Frankly, this is just crazy. It is crazy to ignore one of the best films in the franchise due some imagined inconsistencies.

Enterprise is a training vessel because it is an old ship with new tech. Perfect for training cadets.
It will be decommissioned because it is old and took hell of a beating.
Kirk is still in the desk job in the beginning of TWOK, because him taking command in TMP was just a temporary thing.
 
Its an interesting mental excercise, at least - an alternate universe, where instead of the Monster Maroons, we get further refinements (and tones) to the TMP uniforms; Aesthetically, things can go in any direction. We get Kirk remaining a Captain and continuing the missions indefinitely, with a wide open future and universe to reimagine in - the true Phase II missions coming after TMP; Khan could have survived and flourished as envisioned at the end of Space Seed... a whole new direction and timeline ripe for exploration. I can dig it.

Although, now it makes me want to see all of the events of Wrath of Khan done on the TOS bridge.... since its the same old ship....

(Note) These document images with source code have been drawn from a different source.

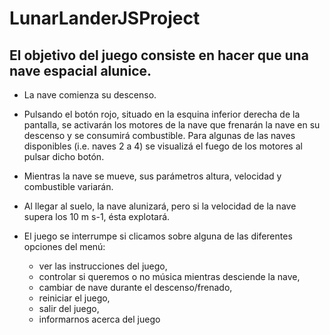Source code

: # LunarLanderJSProject

## El objetivo del juego consiste en hacer que una nave espacial alunice.

* La nave comienza su descenso.

* Pulsando el botón rojo, situado en la esquina inferior derecha de la pantalla, se activarán los motores de la nave que frenarán la nave en su descenso y se consumirá combustible. Para algunas de las naves disponibles (i.e. naves 2 a 4) se visualizá el fuego de los motores al pulsar dicho botón.

* Mientras la nave se mueve, sus parámetros altura, velocidad y combustible variarán.

* Al llegar al suelo, la nave alunizará, pero si la velocidad de la nave supera los 10 m s-1, ésta explotará.

* El juego se interrumpe si clicamos sobre alguna de las diferentes opciones del menú:
						
	* ver las instrucciones del juego,
	* controlar si queremos o no música mientras desciende la nave,
	* cambiar de nave durante el descenso/frenado,
	* reiniciar el juego,
	* salir del juego,
	* informarnos acerca del juego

God, if the crackdown on fan films wasn't under way, how amazing would it be to see the STC crew replicate TWOK, line for line, with TOS aesthetics throughout?!?!
 
So they ditched the entire crew for two weeks?

I don't think the entire crew is gone. If you go by uniforms, there seems to be a fair amount of "regular" uniforms and colors about. McCoy says it would be easier to put an experienced crew aboard, but that could mean an entire crew, not a part-experienced, part-trainee crew.

As for what to do with the rest of the assigned crew, the US Navy used to send as many of them as needed to temporary duty elsewhere to make room for midshipmen on training cruises.

https://www.navysite.de/cruisebooks/ca133-49/index.html
https://www.navysite.de/cruisebooks/cv33-47/index.html
https://www.navysite.de/cruisebooks/cv15-472/index_001.htm
 
Enterprise is a training vessel because it is an old ship with new tech.

Well, according to dialogue in TMP, "This is an almost totally new Enterprise." Not merely the old ship with new tech.

Kirk is still in the desk job in the beginning of TWOK, because him taking command in TMP was just a temporary thing.

Does anyone else here really think that Kirk would have gone back to a desk job, willingly or otherwise, once Vger was dealt with? To me it's plainly obvious that if TMP had been the big hit Paramount hoped for, Kirk would have remained in command for a sequel. Surely the final scene of TMP suggests nothing other than that the crew would go on to other missions, after a shakedown. Who in Starfleet, after Kirk and crew save the entire planet, wouldn't gladly give Kirk command on a permanent basis, especially since Captain Decker isn't available any longer?

I simply consider TMP to be an alternative-universe adventure, hence I don't have to concern myself with trying to justify incompatible timelines.